Still very weird that machines on the same host and same CSV have different speeds though.
Philip Elder
We planned to get IB going with SOFS and North-South fabric back in the day but settled on Mellanox based RoCE for RDMA instead. I don't remember the "why". :S
CaptainGiblets
ASKER
Early testing yet, but speeds with the 40Gb adapters in seem to be miles better that through the 10Gb that didnt support RDMA.
When running diskspd i get a constant 4GB flowing through one port.
Going to extend to a few more machines to see if it works properly before migrating my file server to the new switches and then we will see what sort of impact it has!
Something i have noticed is that under the disk properties - policies it has write caching disabled for my SSDs and NVMEs despite them having PLP. Should this be enabled or does S2D disable this and handle it on its own? I did run
Set-Storagepool clusterpool -ispowerprotected $True as it was showing as false by default.

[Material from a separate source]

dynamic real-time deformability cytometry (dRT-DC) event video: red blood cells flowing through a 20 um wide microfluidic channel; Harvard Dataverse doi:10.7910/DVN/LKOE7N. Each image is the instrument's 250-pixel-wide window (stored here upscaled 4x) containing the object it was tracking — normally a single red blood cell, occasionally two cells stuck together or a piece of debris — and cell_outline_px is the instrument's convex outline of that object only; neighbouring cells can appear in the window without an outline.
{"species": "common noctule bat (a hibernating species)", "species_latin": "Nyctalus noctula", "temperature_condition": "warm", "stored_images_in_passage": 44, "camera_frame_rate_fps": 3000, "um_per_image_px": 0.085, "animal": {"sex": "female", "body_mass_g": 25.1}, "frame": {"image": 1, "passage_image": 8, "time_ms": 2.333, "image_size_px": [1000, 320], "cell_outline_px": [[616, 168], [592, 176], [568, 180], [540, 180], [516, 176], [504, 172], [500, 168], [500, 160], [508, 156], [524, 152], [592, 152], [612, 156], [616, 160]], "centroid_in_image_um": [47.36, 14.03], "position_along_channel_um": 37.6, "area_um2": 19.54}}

Along with this my MPIO policy is currently set to round robin, however tonight i will set this to least blocks as from what i have read this is recommended.
Philip Elder
Least Block Depth for MPIO in shared SAS Storage Spaces is the way to go.
CaptainGiblets
ASKER
Going to take back the comment about it working better on 40Gb network. Running this command diskspd.exe -t32 -b4k -r4k -o8 -w30 -d10 -D -L testfile.dat i am now getting around 21MB and 5499 iops. Yet on my desktop with a Samsung Evo 850 i get 287.33MB and 73557.45 IOPS.
Unless this setup just hates using a JBOD i dont know what else can be causing the issues.
Going to have to start looking at alternative solutions.
Any StorageQoS policies applied to one but not the other?